I highly recommend Conlon’s book, not because it is the best written of books, but rather because the story is so very compelling—it kept me turning pages till the end.  But the greatest virtue of Conlon’s book is perhaps its end effect, because it made me question my certitude on matters of civil justice.  As I said, as a rule I place my confidence in a system of law.  What In the Name of the Father has caused me to see is that the miscarriage of justice is real, and perhaps not infrequent.  Where I formerly was hasty to pronounce judgment on someone declared guilty by a court of law, now I am not so sure.  It has awoken a pity in me for those unfortunate enough to be in prison.  It has made me question the wisdom of capital punishment.

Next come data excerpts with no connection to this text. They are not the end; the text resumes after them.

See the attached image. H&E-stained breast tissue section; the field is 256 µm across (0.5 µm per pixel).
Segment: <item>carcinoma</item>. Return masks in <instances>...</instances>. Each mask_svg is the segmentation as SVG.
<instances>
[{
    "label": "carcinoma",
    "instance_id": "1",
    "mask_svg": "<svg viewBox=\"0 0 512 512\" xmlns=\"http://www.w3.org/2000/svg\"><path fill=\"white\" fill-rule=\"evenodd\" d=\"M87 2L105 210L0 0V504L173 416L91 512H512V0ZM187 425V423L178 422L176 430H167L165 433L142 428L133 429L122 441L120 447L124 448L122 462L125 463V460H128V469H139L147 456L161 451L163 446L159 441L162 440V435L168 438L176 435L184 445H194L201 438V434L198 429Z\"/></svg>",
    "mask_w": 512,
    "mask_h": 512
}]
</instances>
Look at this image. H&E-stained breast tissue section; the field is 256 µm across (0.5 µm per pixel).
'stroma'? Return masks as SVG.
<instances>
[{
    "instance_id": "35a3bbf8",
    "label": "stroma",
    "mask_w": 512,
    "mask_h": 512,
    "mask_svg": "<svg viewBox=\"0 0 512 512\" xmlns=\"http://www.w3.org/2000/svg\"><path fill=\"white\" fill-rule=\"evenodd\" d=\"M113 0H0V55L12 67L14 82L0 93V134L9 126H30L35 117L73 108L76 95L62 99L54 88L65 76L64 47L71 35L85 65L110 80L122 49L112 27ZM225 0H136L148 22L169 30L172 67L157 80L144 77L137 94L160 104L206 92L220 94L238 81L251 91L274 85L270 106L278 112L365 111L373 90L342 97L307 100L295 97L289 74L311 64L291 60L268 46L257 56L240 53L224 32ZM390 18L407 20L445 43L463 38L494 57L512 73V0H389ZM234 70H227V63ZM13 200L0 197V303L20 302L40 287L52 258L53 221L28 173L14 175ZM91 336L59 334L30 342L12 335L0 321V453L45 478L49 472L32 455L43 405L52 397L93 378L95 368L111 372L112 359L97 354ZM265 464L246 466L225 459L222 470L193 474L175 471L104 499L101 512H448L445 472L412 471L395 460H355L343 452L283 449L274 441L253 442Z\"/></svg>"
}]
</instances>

I am reminded of course that the human craving for justice is a divinely given craving—we want things to be right in the world because we are made in the image of a God who loves and longs for what is right.  But while we share in God’s desire for justice, we lack His perfect knowledge in its execution.  And there is an ever-present danger that in our zeal for justice we will see the crime more than the person; that in our haste we may create rather than catch criminals.  This, perhaps, is one of the reasons for our principle of ‘beyond reasonable doubt’ and for the process of justice done by a ‘jury of one’s peers.’  Because while we are given the right to judge (in a limited way), we will always be imperfect in our judgments.  And in all matters of justice, crime, and accusation, we must keep at the forefront of our minds our own, very human, judicial limitations.

And yet it remains true that every loophole of doubt created by the system will be exploited by entrepreneurial criminals.  Sin is pervasive; there really are, today, innocent people in prison who need to be released, and there are also guilty people who desire to ride the coattails of the innocent out of prison.  And while there are honest, justice loving prosecuting (and defense) attorneys, there are also mendacious, tricky, irresponsible, justice-negligent, for-hire attorneys; This side of eternity, justice is never quite as clear-cut as we might like to think it is.

Still, it very nearly (but not quite) goes without saying that because justice is imperfect doesn’t mean we should discard justice.  As G.K. Chesterton said, “If a thing is worth doing, it is worth doing badly”—justice is worth doing, and the miscarriages of justice do not imply we should evacuate our prisons.  We have been entrusted with the ‘sword’ to maintain a measure of earthly justice, but that justice, Conlon reminds us, will always be tenuous, and perhaps therefore must always be executed with, if not a measure of uncertainty, then at the minimum extreme reverence and caution.